_Material supplied:_
::::

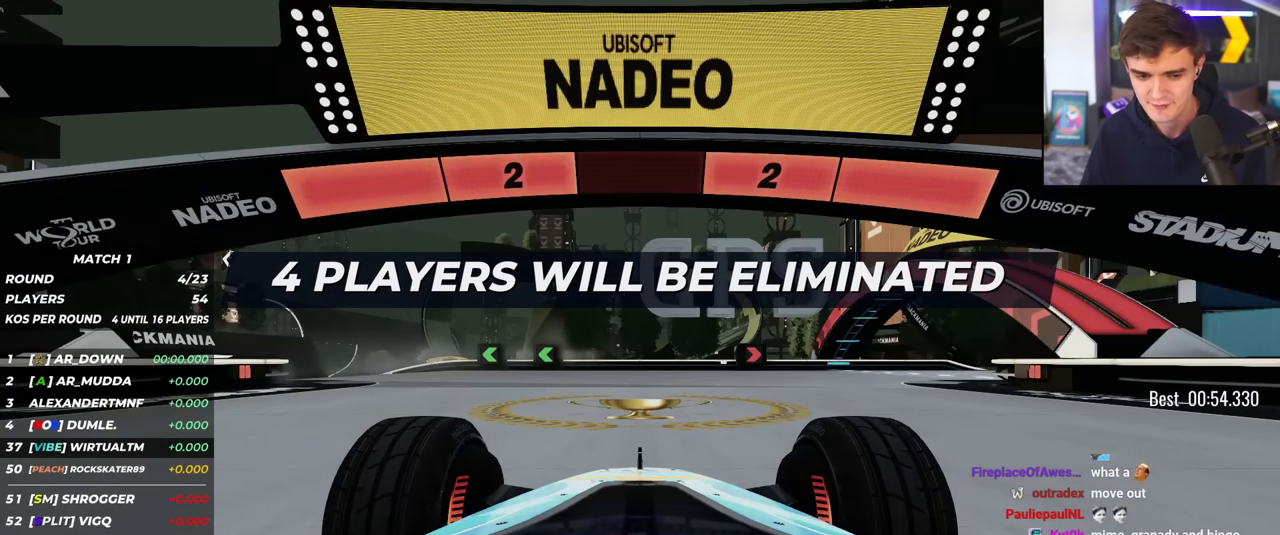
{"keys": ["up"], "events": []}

::::

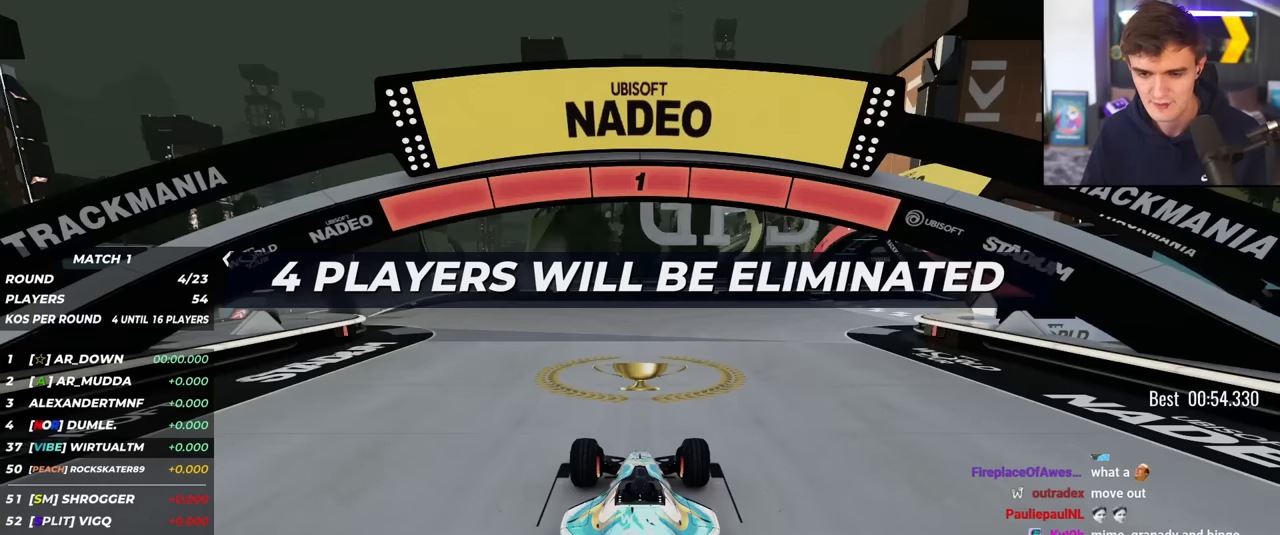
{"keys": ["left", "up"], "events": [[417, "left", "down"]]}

::::

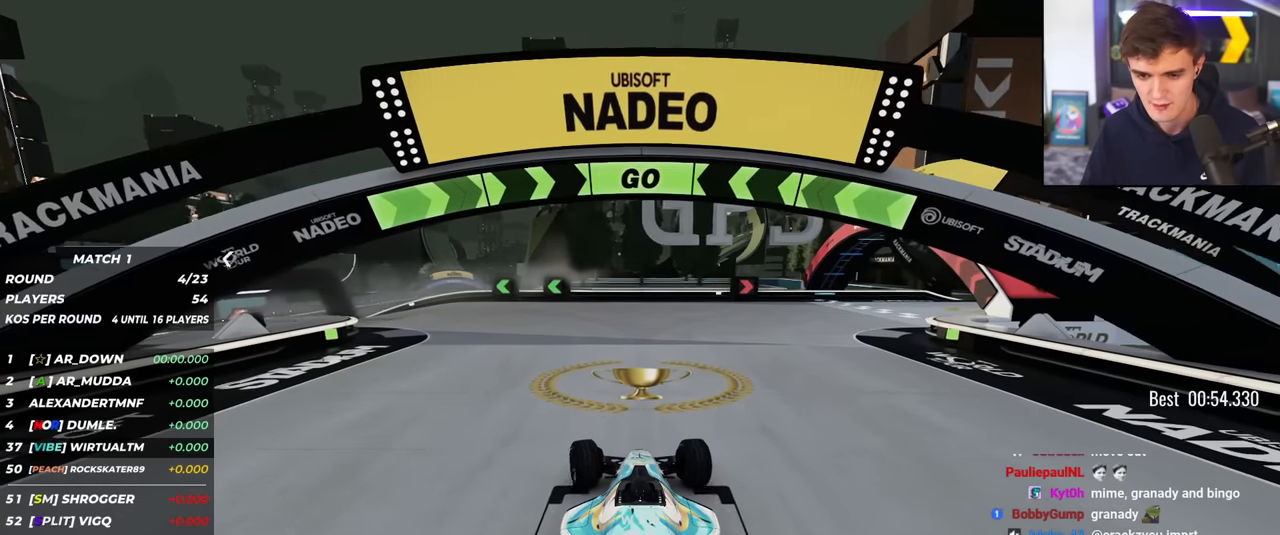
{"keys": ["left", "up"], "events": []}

::::

_Problem details:_ Please go over the data above and tally every line holding "left"; reply only with the count.

_Exercise result:_ 2